Kristen Huelsmann Hansen and her family are still getting used to the cottage they bought last September on the Upper Rideau. So it was something of a surprise when, in late July, “every evening at dusk the area around their cottage would light up with fireflies. “I have never seen as many so close together,” says Huelsmann Hansen.
Her 12-year-old son, an affirmed nature lover, captured one in a jar so that he could examine it more closely before releasing it.
It’s a scene that played out all over cottage country, with many of us breathless at how many fireflies we’re seeing this year. Why so many? Is there something in the air? (Pun intended.)
Turns out it is a particularly good year for fireflies (which, incidentally, are not flies at all but beetles. A heartfelt thank-you to the person who dismissed firebeetle for having neither the alliteration nor romance of “firefly”. And further appreciation to whomever came up with the moniker “lightning bug”, which sounds like an entomological superhero).
MassAudubon (the Audubon society in Massachusetts) operates a citizen science project called Firefly Watch, which enlists people all over North America to keep track of how many fireflies they’re seeing.
There are, according to the Canadian Wildlife Federation, 29 species of firefly native to Canada, some of which live on land, others in water, and still others who divide their time between the two (as true cottagers do).
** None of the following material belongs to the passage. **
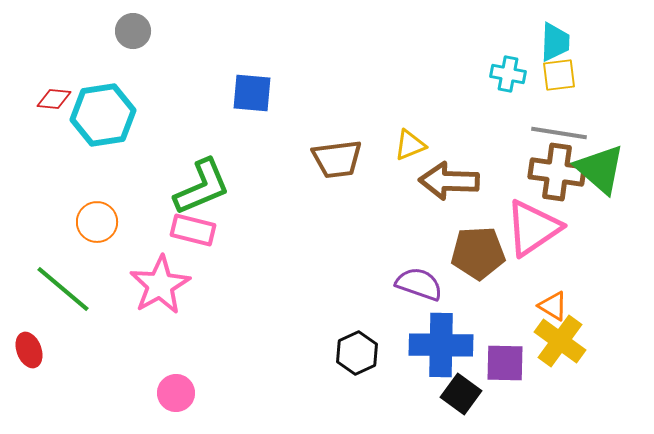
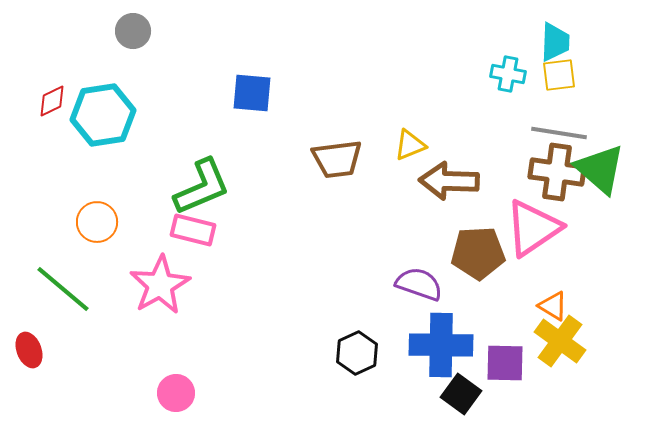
red diamond: moved 2 px left, 2 px down; rotated 32 degrees counterclockwise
While 2019 data is still being collected and compiled, there’s plenty of indicators of a particularly spectacular 2019 summer of fireflies. While experts theorize that populations have been negatively affected because of human encroachment into marshlands, which is where fireflies generally live, and light pollution, which makes it harder for the fireflies to communicate threats and also to mate. This year, a particularly damp spring boosted the numbers of fireflies’ favourite meals, slugs, and worms. More food, the thinking goes, equals more and healthier fireflies. Whatever the reason, these magical creatures cast a much-loved glow to our summer nights. As Kristen Huelsmann Hansen puts it, “What a gift to be able to light up our sky like that.”